Merry Christmas everyone!
My niece-in-law Hope recently posted a Contentment Challenge for 2014 on her blog. I invite you to give it a read.
I admire her resolve, even if I’m not so sure I will join her.
She did inspire me to issue my own challenge:
Do you have more Santas than my sister-in-law Debbie?
I didn’t think so.
Purchased December 30, 2012. Brand new. Twelve month-themed sock monkey images contained within imaginative and in excellent condition.
Fun year ahead — check.
Given to Rory on Christmas Eve 2012. Brand new. Ball on Santa hat chewed off within moments of gifting.
Hat destroyed — check.
Relationship with sock monkey secured — double check.
Did you know you can track Santa’s progress tonight via NORAD?
Yep, as in the North American Aerospace Defense Command. And all because of a misprinted phone number.
Back in 1955, a newspaper ad for a Sears store in Colorado Springs advertised a direct line to Santa Claus. Callers instead reached CONRAD — NORAD’s predecessor — and hotline operator Colonel Harry Shoup obligingly used the radar to track Santa for the kids on the line.
That’s customer service, folks.
And a tradition was born. Since 1958, NORAD volunteers have personally responded to phone calls and emails about Santa from children all around the world. Today NORAD provides up-to-the-minute info on Santa’s location via Google Earth and Google Maps, and Twitter and Facebook posts about each sighting, including the cookies and beverages consumed by the big man at each stop.

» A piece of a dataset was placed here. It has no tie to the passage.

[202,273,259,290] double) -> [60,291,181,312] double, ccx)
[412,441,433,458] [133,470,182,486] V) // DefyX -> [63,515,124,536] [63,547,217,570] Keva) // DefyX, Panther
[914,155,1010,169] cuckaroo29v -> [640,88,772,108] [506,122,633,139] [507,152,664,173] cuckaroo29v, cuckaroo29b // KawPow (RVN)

Talk about turning a wrong into a right.
Way to go, Harry.
Have you ever wanted to — how should I say this — open a big can of whoop ass on Santa?

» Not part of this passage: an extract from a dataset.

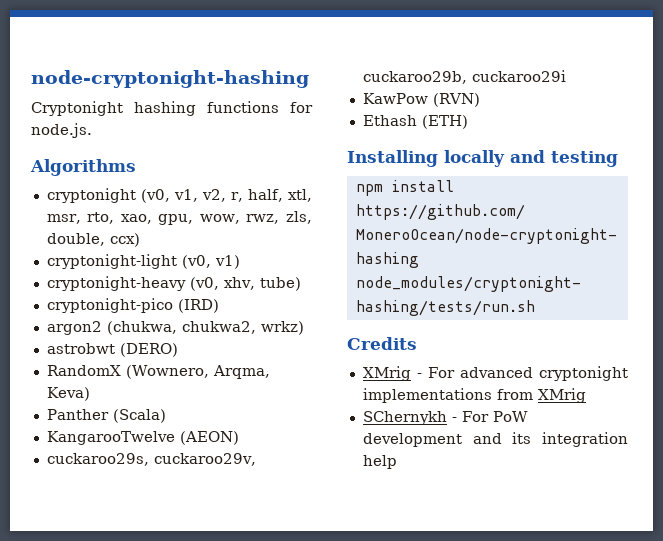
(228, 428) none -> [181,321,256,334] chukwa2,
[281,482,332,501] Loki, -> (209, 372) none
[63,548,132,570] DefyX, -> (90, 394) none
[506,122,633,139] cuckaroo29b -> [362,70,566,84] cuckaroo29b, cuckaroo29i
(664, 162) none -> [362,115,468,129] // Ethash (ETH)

The holiday hustle and bustle is getting to you, and the idea of taking it out on the guy in the red suit would be somewhat cathartic?
Here’s your chance.
California artist Michael Oddo, who is internationally known for his work in oil, has created a line of wooden ornaments that depict St. Nick, that jolliest of elves, being tortured, executed, beaten, electrocuted and — coming soon — hanged by an evil dwarf.
Ho Ho No!
Oddo didn’t premeditate these crimes against Christmas. Four years ago, he was invited to an ornament exchange party where everyone was required to make their own. His annoyance with the event — and at how much money people spend on the holidays overall — resulted in his first “Suffering Santa” wooden ornament: Santa on a guillotine, his head in a basket.
People at the party lost theirs over the wooden masterpiece — sorry, it had to be said — and Oddo found himself taking orders for more. He hasn’t built a website, but he does takes online orders on his Facebook page (once he friends you, of course). They run around $100 each. And he says he is open to licensing his ornaments to a major retailer if there is interest.
Wonder if Oddo minds how much money people spend on Christmas now?